Divideremo il nostro scritto in due parti: nella prima esamineremo la dottrina ufficiale della Chiesa sull'Inferno; nella seconda cercheremo di tracciare una visione "teologica" dell'Inferno, cercando di illuminare con la luce della fede e della ragione questo tragico e oscuro mistero. Lo faremo ricollegandoci all'editoriale "La predicazione dell'Inferno oggi" (cfr. Civ. Catt. 1992 II 111-120).


Che cosa dunque afferma la Chiesa sull'Inferno? Già nei primi Simboli della fede, che risalgono al III secolo, si parla di Gesù Cristo "che verrà di nuovo nella gloria per giudicare i vivi e i morti" (Denz.-Schönm. 40): un testo ripreso dai Simboli dei Concili di Nicea e di Costantinopoli. Di un castigo etemo parlano dapprima il Simbolo Fides Damasi (fine del V secolo), il Simbolo atanasiano e poi la professione di fede del Concilio Lateranense IV (1215), in cui si afferma che Cristo "verrà alla fine del mondo per giudicare i vivi e i morti e a rendere a ciascuno secondo le sue opere, sia ai reprobi, sia agli eletti: i quali tutti risorgeranno con i loro corpi, che ora hanno, affinché ricevano secondo le loro opere, buone o cattive: quelli [i reprobi] la pena eterna col diavolo, questi [gli eletti] la gloria eterna con Cristo" (ivi, 801).


Questo insegnamento di fede cattolica viene ribadito nella costituzione dogmatica Benedictus Deus di Benedetto XII (29 gennaio 1336): "Definiamo inoltre che secondo l'ordinazione comune di Dio le anime di coloro che muoiono in stato di peccato mortale attuale immediatamente dopo la loro morte discendono nell'Inferno dove sono tormentati con pene infernali" (ivi, 1002). Questa verità di fede è ribadita nei Concili di Firenze e di Trento. Nel III secolo Origene propose l'ipotesi dell’apocatastasi, secondo la quale i condannati all'Inferno - persone umane o demoni - dopo un determinato periodo di sofferenze, si riconcilieranno con Cristo. Questa ipotesi, pur appoggiata da altri Padri della Chiesa - Clemente Alessandrino, Gregorio di Nissa, Didimo il Cieco e, in maniera più discreta, Gregorio di Nazianzo e Massimo il Confessore - fu condannata dal Concilio di Costantinopoli del 543, approvato, a quanto pare, dal Papa Vigilio: "Se qualcuno dice o ritiene che il supplizio dei demoni e degli empi è temporaneo e che un tempo finirà e che ci sarà l’apocatastasi o reintegrazione dei demoni e degli empi, sia anatema" (ivi, 411).

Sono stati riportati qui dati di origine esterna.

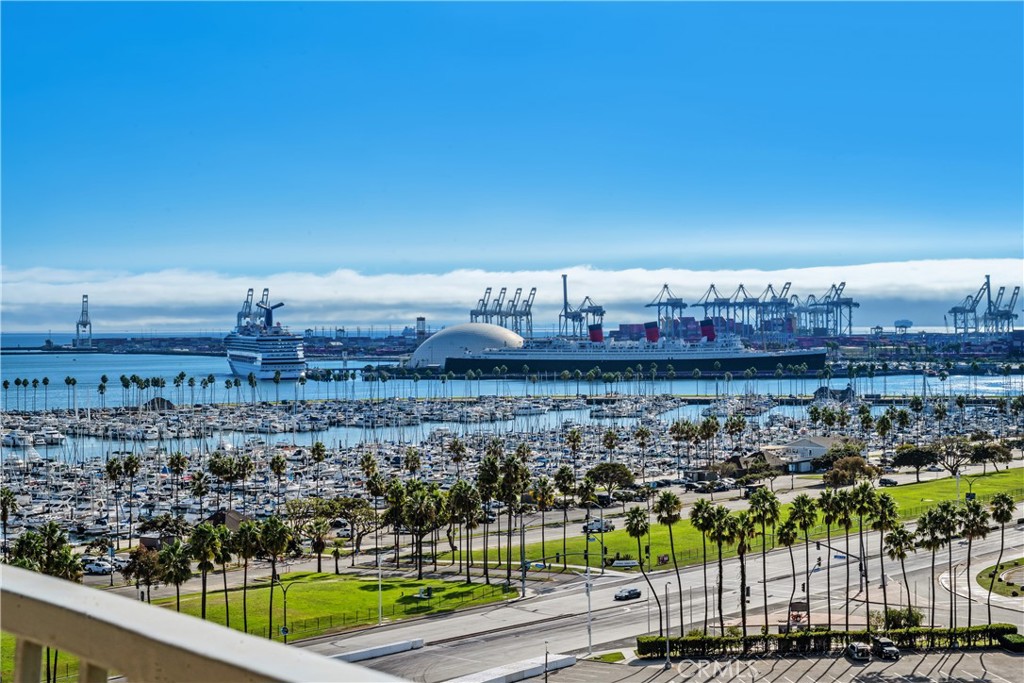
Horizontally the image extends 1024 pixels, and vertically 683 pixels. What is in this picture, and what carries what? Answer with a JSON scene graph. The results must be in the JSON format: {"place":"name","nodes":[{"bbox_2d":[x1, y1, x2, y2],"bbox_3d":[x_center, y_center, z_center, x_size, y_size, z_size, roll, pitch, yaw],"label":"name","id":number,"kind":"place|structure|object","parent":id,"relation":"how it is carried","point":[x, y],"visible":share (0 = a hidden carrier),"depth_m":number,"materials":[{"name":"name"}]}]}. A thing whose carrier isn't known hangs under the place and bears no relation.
{"place":"outdoors","nodes":[
{"label":"outdoors","id":0,"kind":"place"},
{"bbox_2d":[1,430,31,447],"label":"boat","id":1,"kind":"object","parent":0,"point":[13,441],"visible":0.9,"materials":[{"name":"white plastic"}]},
{"bbox_2d":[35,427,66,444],"label":"boat","id":2,"kind":"object","parent":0,"point":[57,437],"visible":0.85,"materials":[{"name":"white plastic"}]},
{"bbox_2d":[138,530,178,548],"label":"house","id":3,"kind":"structure","parent":0,"point":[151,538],"materials":[{"name":"brown"}]},
{"bbox_2d":[142,396,175,410],"label":"building","id":4,"kind":"structure","parent":0,"point":[153,401],"visible":0.75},
{"bbox_2d":[201,508,252,530],"label":"house","id":5,"kind":"structure","parent":0,"point":[219,514],"materials":[{"name":"brown"}]},
{"bbox_2d":[152,570,516,643],"label":"lawn","id":6,"kind":"structure","parent":0,"point":[353,582],"materials":[{"name":"green plant"}]},
{"bbox_2d":[161,541,192,611],"label":"palm tree","id":7,"kind":"object","parent":6,"relation":"on","point":[177,580],"visible":0.93,"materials":[{"name":"plant"}]},
{"bbox_2d":[187,522,220,620],"label":"palm tree","id":8,"kind":"object","parent":6,"relation":"on","point":[203,600],"visible":0.92,"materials":[{"name":"plant"}]},
{"bbox_2d":[215,526,237,628],"label":"palm tree","id":9,"kind":"object","parent":6,"relation":"on","point":[223,562],"visible":0.92,"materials":[{"name":"plant"}]},
{"bbox_2d":[232,519,258,632],"label":"palm tree","id":10,"kind":"object","parent":6,"relation":"on","point":[245,566],"visible":0.95,"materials":[{"name":"plant"}]},
{"bbox_2d":[257,517,292,638],"label":"palm tree","id":11,"kind":"object","parent":6,"relation":"on","point":[281,548],"visible":0.98,"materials":[{"name":"plant"}]},
{"bbox_2d":[278,579,291,642],"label":"street lamp","id":12,"kind":"object","parent":6,"relation":"on","point":[285,630],"visible":0.87,"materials":[{"name":"black metal"}]},
{"bbox_2d":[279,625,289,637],"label":"road sign","id":13,"kind":"object","parent":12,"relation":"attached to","point":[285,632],"visible":0.82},
{"bbox_2d":[306,517,330,572],"label":"palm tree","id":14,"kind":"object","parent":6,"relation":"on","point":[319,544],"visible":0.98,"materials":[{"name":"plant"}]},
{"bbox_2d":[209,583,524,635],"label":"fence","id":15,"kind":"object","parent":6,"relation":"on","point":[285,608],"visible":0.58,"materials":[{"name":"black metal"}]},
{"bbox_2d":[376,554,383,625],"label":"lamp post","id":16,"kind":"object","parent":6,"relation":"on","point":[379,610],"visible":0.9,"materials":[{"name":"white metal"}]},
{"bbox_2d":[399,481,440,574],"label":"palm tree","id":17,"kind":"object","parent":6,"relation":"on","point":[419,568],"visible":0.98,"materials":[{"name":"green plant"}]},
{"bbox_2d":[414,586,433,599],"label":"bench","id":18,"kind":"object","parent":6,"relation":"on","point":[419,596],"visible":0.94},
{"bbox_2d":[449,479,481,582],"label":"palm tree","id":19,"kind":"object","parent":6,"relation":"on","point":[461,500],"visible":0.98,"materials":[{"name":"green plant"}]},
{"bbox_2d":[475,451,499,582],"label":"palm tree","id":20,"kind":"object","parent":6,"relation":"on","point":[489,458],"visible":0.97,"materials":[{"name":"plant"}]},
{"bbox_2d":[498,453,528,584],"label":"palm tree","id":21,"kind":"object","parent":6,"relation":"on","point":[503,484],"visible":0.98,"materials":[{"name":"plant"}]},
{"bbox_2d":[407,322,526,367],"label":"dome","id":22,"kind":"structure","parent":0,"point":[445,333],"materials":[{"name":"white"}]},
{"bbox_2d":[0,352,1023,412],"label":"water","id":23,"kind":"structure","parent":0,"point":[13,377],"materials":[{"name":"blue liquid"}]},
{"bbox_2d":[225,297,307,379],"label":"cruise ship","id":24,"kind":"object","parent":23,"relation":"in","point":[263,359],"visible":0.96,"materials":[{"name":"white metal"}]},
{"bbox_2d":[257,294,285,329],"label":"ship funnel","id":25,"kind":"object","parent":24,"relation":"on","point":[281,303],"visible":0.54,"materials":[{"name":"metal"}]},
{"bbox_2d":[437,317,827,377],"label":"ocean liner","id":26,"kind":"object","parent":23,"relation":"in","point":[736,363],"visible":0.96,"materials":[{"name":"black metal"}]},
{"bbox_2d":[1,259,1023,331],"label":"cloud","id":27,"kind":"structure","parent":0,"point":[393,297],"materials":[{"name":"white"}]},
{"bbox_2d":[3,325,1021,360],"label":"shore","id":28,"kind":"structure","parent":0,"point":[385,353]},
{"bbox_2d":[74,294,92,348],"label":"harbor crane","id":29,"kind":"object","parent":28,"relation":"on","point":[85,323],"visible":0.95,"materials":[{"name":"metal"}]},
{"bbox_2d":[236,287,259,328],"label":"harbor crane","id":30,"kind":"object","parent":28,"relation":"on","point":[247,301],"visible":0.56,"materials":[{"name":"blue metal"}]},
{"bbox_2d":[415,316,426,338],"label":"tower","id":31,"kind":"structure","parent":28,"relation":"on","point":[423,319],"materials":[{"name":"white"}]},
{"bbox_2d":[493,287,510,326],"label":"harbor crane","id":32,"kind":"object","parent":28,"relation":"on","point":[499,309],"visible":0.62,"materials":[{"name":"metal"}]},
{"bbox_2d":[510,287,536,336],"label":"harbor crane","id":33,"kind":"object","parent":28,"relation":"on","point":[528,315],"visible":0.8,"materials":[{"name":"metal"}]},
{"bbox_2d":[558,271,604,339],"label":"gantry crane","id":34,"kind":"object","parent":28,"relation":"on","point":[566,313],"visible":0.85,"materials":[{"name":"blue metal"}]},
{"bbox_2d":[646,284,686,337],"label":"gantry crane","id":35,"kind":"object","parent":28,"relation":"on","point":[666,285],"visible":0.8,"materials":[{"name":"blue metal"}]},
{"bbox_2d":[695,285,736,329],"label":"gantry crane","id":36,"kind":"object","parent":28,"relation":"on","point":[712,285],"visible":0.74,"materials":[{"name":"blue metal"}]},
{"bbox_2d":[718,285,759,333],"label":"gantry crane","id":37,"kind":"object","parent":28,"relation":"on","point":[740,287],"visible":0.74,"materials":[{"name":"blue metal"}]},
{"bbox_2d":[757,282,795,337],"label":"harbor crane","id":38,"kind":"object","parent":28,"relation":"on","point":[780,299],"visible":0.77,"materials":[{"name":"blue metal"}]},
{"bbox_2d":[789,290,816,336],"label":"harbor crane","id":39,"kind":"object","parent":28,"relation":"on","point":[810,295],"visible":0.72,"materials":[{"name":"metal"}]},
{"bbox_2d":[813,281,857,336],"label":"harbor crane","id":40,"kind":"object","parent":28,"relation":"on","point":[848,301],"visible":0.86,"materials":[{"name":"blue metal"}]},
{"bbox_2d":[948,276,992,336],"label":"harbor crane","id":41,"kind":"object","parent":28,"relation":"on","point":[960,311],"visible":0.88,"materials":[{"name":"blue metal"}]},
{"bbox_2d":[984,283,1020,336],"label":"harbor crane","id":42,"kind":"object","parent":28,"relation":"on","point":[1016,293],"visible":0.85,"materials":[{"name":"blue metal"}]},
{"bbox_2d":[1,0,1023,314],"label":"sky","id":43,"kind":"structure","parent":0,"point":[283,16],"materials":[{"name":"blue"}]},
{"bbox_2d":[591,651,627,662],"label":"grass patch","id":44,"kind":"structure","parent":0,"point":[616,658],"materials":[{"name":"green plant"}]},
{"bbox_2d":[305,516,1023,680],"label":"road","id":45,"kind":"structure","parent":0,"point":[536,626],"materials":[{"name":"grey asphalt"}]},
{"bbox_2d":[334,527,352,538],"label":"car","id":46,"kind":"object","parent":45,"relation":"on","point":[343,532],"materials":[{"name":"white metal"}]},
{"bbox_2d":[335,638,424,662],"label":"concrete barrier","id":47,"kind":"object","parent":45,"relation":"on","point":[359,656],"visible":0.8,"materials":[{"name":"white concrete"}]},
{"bbox_2d":[585,567,592,658],"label":"lamp post","id":48,"kind":"object","parent":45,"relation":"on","point":[590,634],"visible":0.91,"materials":[{"name":"metal"}]},
{"bbox_2d":[582,518,614,533],"label":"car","id":49,"kind":"object","parent":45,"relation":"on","point":[606,526],"visible":0.8,"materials":[{"name":"white metal"}]},
{"bbox_2d":[614,586,640,600],"label":"car","id":50,"kind":"object","parent":45,"relation":"on","point":[630,592],"visible":0.99,"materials":[{"name":"black metal"}]},
{"bbox_2d":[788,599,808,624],"label":"kiosk","id":51,"kind":"object","parent":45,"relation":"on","point":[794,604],"visible":0.77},
{"bbox_2d":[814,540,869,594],"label":"traffic light","id":52,"kind":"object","parent":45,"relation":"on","point":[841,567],"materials":[{"name":"black metal"}]},
{"bbox_2d":[443,468,1023,571],"label":"lawn","id":53,"kind":"structure","parent":0,"point":[1012,484],"materials":[{"name":"green plant"}]},
{"bbox_2d":[535,475,555,562],"label":"palm tree","id":54,"kind":"object","parent":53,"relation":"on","point":[542,504],"visible":0.98,"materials":[{"name":"plant"}]},
{"bbox_2d":[553,465,575,562],"label":"palm tree","id":55,"kind":"object","parent":53,"relation":"on","point":[564,488],"visible":0.98,"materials":[{"name":"plant"}]},
{"bbox_2d":[579,477,597,566],"label":"palm tree","id":56,"kind":"object","parent":53,"relation":"on","point":[588,492],"visible":0.98,"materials":[{"name":"plant"}]},
{"bbox_2d":[609,556,639,568],"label":"sign","id":57,"kind":"object","parent":53,"relation":"on","point":[624,564],"visible":0.97,"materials":[{"name":"white"}]},
{"bbox_2d":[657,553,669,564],"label":"sign","id":58,"kind":"object","parent":53,"relation":"on","point":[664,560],"visible":0.95,"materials":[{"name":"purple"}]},
{"bbox_2d":[822,454,878,486],"label":"tree","id":59,"kind":"object","parent":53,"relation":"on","point":[840,472],"visible":0.95,"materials":[{"name":"plant"}]},
{"bbox_2d":[892,443,940,479],"label":"tree","id":60,"kind":"object","parent":53,"relation":"on","point":[910,458],"visible":0.99,"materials":[{"name":"green plant"}]},
{"bbox_2d":[933,436,975,476],"label":"tree","id":61,"kind":"object","parent":53,"relation":"on","point":[956,464],"visible":0.94,"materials":[{"name":"plant"}]},
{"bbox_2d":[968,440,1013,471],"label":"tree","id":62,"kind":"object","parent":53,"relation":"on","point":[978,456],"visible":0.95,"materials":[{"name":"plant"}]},
{"bbox_2d":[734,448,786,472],"label":"house","id":63,"kind":"structure","parent":0,"point":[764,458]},
{"bbox_2d":[545,648,1022,682],"label":"parking lot","id":64,"kind":"structure","parent":0,"point":[842,660],"materials":[{"name":"grey asphalt"}]},
{"bbox_2d":[633,624,1022,657],"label":"hedge","id":65,"kind":"object","parent":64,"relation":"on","point":[702,638],"visible":0.76,"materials":[{"name":"green plant"}]},
{"bbox_2d":[845,640,872,660],"label":"car","id":66,"kind":"object","parent":64,"relation":"on","point":[856,646],"visible":0.98,"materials":[{"name":"metal"}]},
{"bbox_2d":[871,636,899,659],"label":"car","id":67,"kind":"object","parent":64,"relation":"on","point":[888,648],"visible":0.91,"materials":[{"name":"black metal"}]},
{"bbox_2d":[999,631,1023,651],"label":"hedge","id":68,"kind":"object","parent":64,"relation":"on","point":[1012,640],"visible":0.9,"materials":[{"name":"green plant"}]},
{"bbox_2d":[765,435,846,472],"label":"building","id":69,"kind":"structure","parent":0,"point":[794,445],"materials":[{"name":"white"}]},
{"bbox_2d":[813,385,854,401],"label":"building","id":70,"kind":"structure","parent":0,"point":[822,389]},
{"bbox_2d":[893,319,912,331],"label":"water tower","id":71,"kind":"structure","parent":0,"point":[904,325],"visible":0.87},
{"bbox_2d":[977,558,1023,598],"label":"lawn","id":72,"kind":"structure","parent":0,"point":[1014,570],"materials":[{"name":"green plant"}]},
{"label":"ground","id":73,"kind":"structure","parent":0},
{"bbox_2d":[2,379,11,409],"label":"palm tree","id":74,"kind":"object","parent":73,"relation":"on","point":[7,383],"visible":0.97,"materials":[{"name":"green plant"}]},
{"bbox_2d":[0,487,18,558],"label":"palm tree","id":75,"kind":"object","parent":73,"relation":"on","point":[11,496],"visible":0.97,"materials":[{"name":"plant"}]},
{"bbox_2d":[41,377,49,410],"label":"palm tree","id":76,"kind":"object","parent":73,"relation":"on","point":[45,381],"visible":0.97,"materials":[{"name":"plant"}]},
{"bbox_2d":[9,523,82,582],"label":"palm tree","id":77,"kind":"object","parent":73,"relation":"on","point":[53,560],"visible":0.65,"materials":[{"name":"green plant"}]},
{"bbox_2d":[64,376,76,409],"label":"palm tree","id":78,"kind":"object","parent":73,"relation":"on","point":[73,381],"visible":0.98,"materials":[{"name":"green plant"}]},
{"bbox_2d":[83,558,113,574],"label":"car","id":79,"kind":"object","parent":73,"relation":"on","point":[97,568],"visible":0.97,"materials":[{"name":"white metal"}]},
{"bbox_2d":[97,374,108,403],"label":"palm tree","id":80,"kind":"object","parent":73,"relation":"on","point":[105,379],"visible":0.97,"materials":[{"name":"green plant"}]},
{"bbox_2d":[105,456,122,542],"label":"palm tree","id":81,"kind":"object","parent":73,"relation":"on","point":[113,468],"visible":0.97,"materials":[{"name":"plant"}]},
{"bbox_2d":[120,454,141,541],"label":"palm tree","id":82,"kind":"object","parent":73,"relation":"on","point":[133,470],"visible":0.97,"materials":[{"name":"plant"}]},
{"bbox_2d":[127,543,165,601],"label":"tree","id":83,"kind":"object","parent":73,"relation":"on","point":[139,562],"visible":0.79,"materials":[{"name":"brown plant"}]},
{"bbox_2d":[0,562,409,682],"bbox_3d":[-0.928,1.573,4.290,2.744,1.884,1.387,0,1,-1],"label":"railing","id":84,"kind":"object","parent":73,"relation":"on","point":[31,574],"visible":0.99,"depth_m":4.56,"materials":[{"name":"white paint"}]},
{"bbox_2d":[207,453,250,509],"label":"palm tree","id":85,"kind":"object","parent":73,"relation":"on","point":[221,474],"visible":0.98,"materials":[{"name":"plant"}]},
{"bbox_2d":[269,454,287,507],"label":"palm tree","id":86,"kind":"object","parent":73,"relation":"on","point":[281,462],"visible":0.98,"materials":[{"name":"plant"}]},
{"bbox_2d":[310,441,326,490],"label":"palm tree","id":87,"kind":"object","parent":73,"relation":"on","point":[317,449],"visible":0.98,"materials":[{"name":"plant"}]},
{"bbox_2d":[329,496,374,559],"label":"tree","id":88,"kind":"object","parent":73,"relation":"on","point":[349,516],"visible":0.94,"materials":[{"name":"plant"}]},
{"bbox_2d":[380,477,408,568],"label":"palm tree","id":89,"kind":"object","parent":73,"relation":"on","point":[391,512],"visible":0.92,"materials":[{"name":"plant"}]},
{"bbox_2d":[470,287,497,322],"label":"harbor crane","id":90,"kind":"object","parent":73,"relation":"on","point":[471,313],"visible":0.59,"materials":[{"name":"metal"}]},
{"bbox_2d":[1,390,1021,560],"label":"marina","id":91,"kind":"object","parent":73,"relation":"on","point":[333,447],"visible":0.7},
{"bbox_2d":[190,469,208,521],"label":"palm tree","id":92,"kind":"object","parent":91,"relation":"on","point":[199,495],"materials":[{"name":"green plant"}]},
{"bbox_2d":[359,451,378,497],"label":"palm tree","id":93,"kind":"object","parent":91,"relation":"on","point":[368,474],"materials":[{"name":"green plant"}]},
{"bbox_2d":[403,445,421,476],"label":"palm tree","id":94,"kind":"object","parent":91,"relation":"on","point":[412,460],"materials":[{"name":"green plant"}]},
{"bbox_2d":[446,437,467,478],"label":"palm tree","id":95,"kind":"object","parent":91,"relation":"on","point":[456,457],"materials":[{"name":"green plant"}]},
{"bbox_2d":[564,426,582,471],"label":"palm tree","id":96,"kind":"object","parent":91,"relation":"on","point":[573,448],"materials":[{"name":"green plant"}]},
{"bbox_2d":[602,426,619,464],"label":"palm tree","id":97,"kind":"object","parent":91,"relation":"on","point":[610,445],"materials":[{"name":"green plant"}]},
{"bbox_2d":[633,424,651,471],"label":"palm tree","id":98,"kind":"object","parent":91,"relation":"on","point":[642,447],"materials":[{"name":"green plant"}]},
{"bbox_2d":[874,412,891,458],"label":"palm tree","id":99,"kind":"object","parent":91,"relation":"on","point":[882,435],"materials":[{"name":"green plant"}]},
{"bbox_2d":[445,654,577,682],"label":"white barrier","id":100,"kind":"object","parent":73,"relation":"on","point":[562,664],"visible":0.92,"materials":[{"name":"white concrete"}]},
{"bbox_2d":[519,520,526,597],"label":"pole","id":101,"kind":"object","parent":73,"relation":"on","point":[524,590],"visible":0.87,"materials":[{"name":"grey metal"}]},
{"bbox_2d":[543,642,549,682],"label":"lamp post","id":102,"kind":"object","parent":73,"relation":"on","point":[546,682],"visible":0.99,"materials":[{"name":"black metal"}]},
{"bbox_2d":[586,461,634,493],"label":"tree","id":103,"kind":"object","parent":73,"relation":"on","point":[602,472],"visible":0.97,"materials":[{"name":"green plant"}]},
{"bbox_2d":[625,506,657,626],"label":"palm tree","id":104,"kind":"object","parent":73,"relation":"on","point":[638,536],"visible":0.99,"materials":[{"name":"green plant"}]},
{"bbox_2d":[663,582,671,668],"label":"lamp post","id":105,"kind":"object","parent":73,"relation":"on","point":[668,648],"visible":0.98,"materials":[{"name":"grey metal"}]},
{"bbox_2d":[654,490,684,632],"label":"palm tree","id":106,"kind":"object","parent":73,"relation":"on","point":[672,544],"visible":0.98,"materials":[{"name":"green plant"}]},
{"bbox_2d":[687,496,716,629],"label":"palm tree","id":107,"kind":"object","parent":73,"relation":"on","point":[700,506],"visible":0.95,"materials":[{"name":"green plant"}]},
{"bbox_2d":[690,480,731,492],"label":"car","id":108,"kind":"object","parent":73,"relation":"on","point":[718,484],"visible":0.98,"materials":[{"name":"metal"}]},
{"bbox_2d":[706,502,735,631],"label":"palm tree","id":109,"kind":"object","parent":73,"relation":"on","point":[720,530],"visible":0.93,"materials":[{"name":"plant"}]},
{"bbox_2d":[730,508,755,627],"label":"palm tree","id":110,"kind":"object","parent":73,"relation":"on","point":[744,550],"visible":0.93,"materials":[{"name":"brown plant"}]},
{"bbox_2d":[749,488,780,628],"label":"palm tree","id":111,"kind":"object","parent":73,"relation":"on","point":[772,504],"visible":0.98,"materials":[{"name":"green plant"}]},
{"bbox_2d":[789,493,819,625],"label":"palm tree","id":112,"kind":"object","parent":73,"relation":"on","point":[800,510],"visible":0.98,"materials":[{"name":"green plant"}]},
{"bbox_2d":[818,487,843,622],"label":"palm tree","id":113,"kind":"object","parent":73,"relation":"on","point":[828,522],"visible":0.96,"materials":[{"name":"green plant"}]},
{"bbox_2d":[834,485,861,627],"label":"palm tree","id":114,"kind":"object","parent":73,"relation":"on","point":[846,516],"visible":0.96,"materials":[{"name":"green plant"}]},
{"bbox_2d":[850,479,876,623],"label":"palm tree","id":115,"kind":"object","parent":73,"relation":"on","point":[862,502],"visible":0.94,"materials":[{"name":"plant"}]},
{"bbox_2d":[867,489,901,621],"label":"palm tree","id":116,"kind":"object","parent":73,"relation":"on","point":[886,500],"visible":0.95,"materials":[{"name":"green plant"}]},
{"bbox_2d":[879,476,898,485],"label":"car","id":117,"kind":"object","parent":73,"relation":"on","point":[888,480],"visible":0.98,"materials":[{"name":"black metal"}]},
{"bbox_2d":[883,523,916,623],"label":"palm tree","id":118,"kind":"object","parent":73,"relation":"on","point":[898,542],"visible":0.94,"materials":[{"name":"plant"}]},
{"bbox_2d":[879,606,923,629],"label":"shrub","id":119,"kind":"object","parent":73,"relation":"on","point":[892,616],"visible":0.73,"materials":[{"name":"green plant"}]},
{"bbox_2d":[915,501,954,626],"label":"palm tree","id":120,"kind":"object","parent":73,"relation":"on","point":[924,518],"visible":0.93,"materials":[{"name":"plant"}]},
{"bbox_2d":[934,498,965,623],"label":"palm tree","id":121,"kind":"object","parent":73,"relation":"on","point":[954,528],"visible":0.89,"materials":[{"name":"plant"}]},
{"bbox_2d":[958,495,988,623],"label":"palm tree","id":122,"kind":"object","parent":73,"relation":"on","point":[968,532],"visible":0.87,"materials":[{"name":"plant"}]},
{"bbox_2d":[988,493,1019,618],"label":"palm tree","id":123,"kind":"object","parent":73,"relation":"on","point":[1000,516],"visible":0.94,"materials":[{"name":"plant"}]}
]}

"Questa decisione non rappresenta un fatto isolato tra i documenti del Magistero, il quale ha insegnato in ripetute occasioni che la sorte di ogni persona resta fissata immediatamente dopo la morte. Come la Scrittura, neppure i testi del Magistero danno motivo per interpretare in senso ampio l'eternità delle pene dell'Inferno, come se si trattasse di una durata lunga, ma non necessariamente senza fine. Sostituire l'eternità con la temporalità non rappresenterebbe un approfondimento, ma un mutamento radicale di senso, che toccherebbe la sostanza stessa del messaggio. Quindi in questa vita, e solo in essa, realizziamo il carattere definitivo della decisione ultima della libertà". (L. R. Garcìa Murga Vásquez, "Dios de Amor e Infierno eterno?", in Estudios Ecclesiásticos 70 [1995] n. 272, 13).